In [None]:
import lightgbm as lgb
import pandas as pd
from sklearn.model_selection import train_test_split
from sklearn.metrics import f1_score
from sklearn.preprocessing import StandardScaler
import numpy as np
# 假设你已经准备好了训练数据和测试数据
train_data = pd.read_csv('/kaggle/input/datawhale/糖尿病风险预测挑战赛公开数据/train.csv')
test_data = pd.read_csv('/kaggle/input/datawhale/糖尿病风险预测挑战赛公开数据/test.csv')

# 假设你已经进行了适当的特征选择和处理
# 请确保特征列的名字与训练数据和测试数据中的名字一致

# 划分训练集和验证集
X_train = train_data.drop(columns=['id', 'target'])  # 移除'id'和'target'列，保留特征
y_train = train_data['target']  # 目标列

X_train, X_val, y_train, y_val = train_test_split(X_train, y_train, test_size=0.2, random_state=42)

# 创建LightGBM数据集
dtrain = lgb.Dataset(X_train, label=y_train)
dval = lgb.Dataset(X_val, label=y_val, reference=dtrain)

# 设置LightGBM参数
params = {
    'objective': 'multiclass',  # 多分类问题
    'num_class': 3,  # 三个类别
    'metric': 'multi_logloss',  # 评估指标为多类别对数损失
    'max_depth': 6,  # 树的最大深度
    'min_child_weight': 1,  # 叶子节点最小权重
    'subsample': 0.8,  # 每棵树的样本随机抽样比例
    'colsample_bytree': 0.8,  # 每棵树的特征随机抽样比例
    'learning_rate': 0.1,  # 学习率
    'n_estimators': 100,  # 树的数量
    'seed': 42,  # 随机种子，可选
    'is_unbalance': True,
}

# 训练LightGBM模型
model = lgb.train(params, dtrain, num_boost_round=1000, valid_sets=[dval], early_stopping_rounds=50, verbose_eval=100)

--------------------------------------------------

任务说明: 接着这段 LightGBM 训练代码的最后一行往下续写。 后面的数据与这段 LightGBM 训练代码无关。

所给数据:
--------------------------------------------------

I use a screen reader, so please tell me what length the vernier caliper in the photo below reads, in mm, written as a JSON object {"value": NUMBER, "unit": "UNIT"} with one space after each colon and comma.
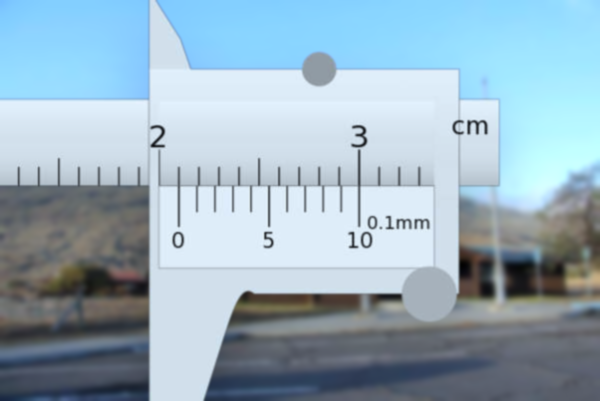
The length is {"value": 21.0, "unit": "mm"}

--------------------------------------------------

参考答案:
# 预测验证集
y_pred = model.predict(X_val, num_iteration=model.best_iteration)
y_pred_class = [np.argmax(pred) for pred in y_pred]

# 计算F1分数
f1 = f1_score(y_val, y_pred_class, average='macro')
print(f'Validation F1 Score: {f1}')

# 预测测试数据
test_pred = model.predict(test_data.drop(columns=['id']), num_iteration=model.best_iteration)
test_pred_class = [np.argmax(pred) for pred in test_pred]

# 创建结果DataFrame
results = pd.DataFrame({'id': test_data['id'], 'target': test_pred_class})

# 保存结果为CSV文件
results.to_csv('submission_lgbm.csv', index=False)